• [Détails de l'exercice] Poursuivez l'entretien ci-dessous avec Aditya Mittal sur la fusion entre Arcelor et Mittal Steel, à partir de l'endroit où il s'arrête.

Pas très loin de Buckingham Palace, Berkeley Square House fait partie des quelques centres d'affaires «stratégiques» de Londres. C'est là que Mittal Steel a installé son quartier général et qu'Aditya Mittal, directeur financier du groupe, a bien voulu nous recevoir.

Ce building «moderne» n'aura évidemment jamais le charme historique du siège d'Arcelor, avenue de la Liberté, mais c'est bel et bien là, à deux pas du très bucolique Hyde Park, qu'a démarré ce qui fut une des batailles boursières et économiques les plus fameuses de ces dernières années, longue de près de six mois. Un pan d'histoire à elle toute seule.

Si le Luxembourg a pu découvrir, en l'espace de quelques semaines, le sourire charmeur et néanmoins carnassier de Lakshmi Mittal, l'une des plus grosses fortunes mondiales, patriarche d'un empire industriel bâti à coup d'acquisitions et de rationalisation de processus, il a, en revanche, eu moins l'occasion de s'habituer à la -silhouette plus discrète et fluette de son fils, Aditya. Le «cerveau» de cette opération, c'est pourtant lui.

Aujourd'hui, la première des deux étapes du processus «technique» de fusion vient de s'achever. Avant la fin de l'année, ArcelorMittal sera définitivement une réalité administrative. L'occasion de revenir, dans un entretien exclusif avec Aditya Mittal, sur ces événements qui ont bousculé les paysages industriel et économique mondiaux.

Monsieur Mittal, quel bilan tirez-vous un peu plus d'un an après l'annonce de la fusion entre Arcelor et Mittal Steel?

«Je dois d'abord dire que bon nombre de gens pensaient que cette fusion échouerait. Il n'en a clairement rien été et, au contraire, nous avons réussi à prendre ce qu'il y avait de mieux dans chacun des deux groupes. Aujourd'hui, nous nous trouvons en face d'un succès spectaculaire à plusieurs niveaux, aussi bien sur le plan culturel et industriel que pour l'actionnaire.

Arcelor et Mittal Steel avaient chacun leur propre histoire, leur propre gestion, leur propre façon de faire des affaires. Nous avons simplement étudié attentivement chacune des deux sociétés et défini ce qui pourrait être le mieux pour les deux. Et nous y sommes parvenus, aussi bien en termes de résultats que de pratiques et de cultures.

Quels sont les points positifs que vous retenez principalement?

«Aujourd'hui, l'organisation est davantage transparente que par le passé et bien plus orientée sur la méritocratie. Nous avons fait de la santé et de la sécurité au travail notre priorité numéro un, de manière bien plus prononcée que ce que nous avons pu faire par le passé. Nous sommes résolument dans une démarche de développement de valeur et de qualité de travail pour nos employés.

C'est clairement sur ce plan culturel que nous avons enregistré les plus grands progrès. Nous avons, certes, encore beaucoup à faire, mais je suis certain que tout le monde avance dans la bonne direction.

• [Données sources]
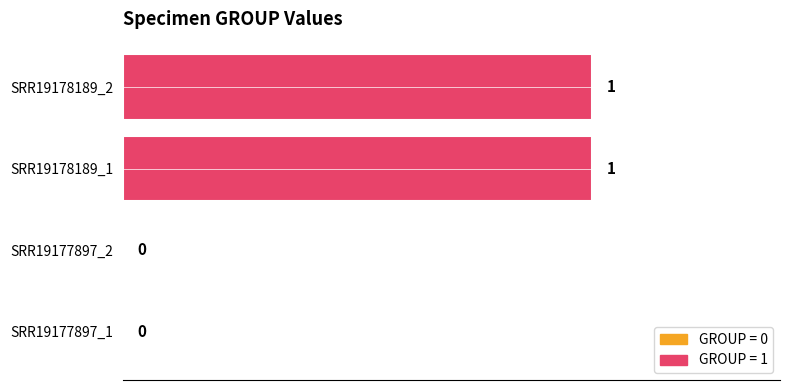

True or false: the data shows 2 at SRR19178189_2.

False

• [Résultat de l'exercice]
Industriellement, nous avons enregistré des progrès significatifs dans de nombreux domaines. En apprenant beaucoup l'un de l'autre, nous avons pu créer de la valeur, aussi bien à l'achat qu'à la vente de nos produits, pour mieux servir nos clients. Tout cela se retrouve dans les résultats, quel que soit l'angle sous lequel on les considère: EBITDA, EBIT, résultat net… Nous avons enregistré 40% de mieux.

Pour ce qui est de la valeur de l'action, vous avez comme moi vu l'évolution du cours de la Bourse. Les marchés ont apprécié notre évolution.

Vous avez annoncé au mois de juillet être en avance sur la réalisation des synergies issues de la fusion. Comment expliquez-vous cette réussite?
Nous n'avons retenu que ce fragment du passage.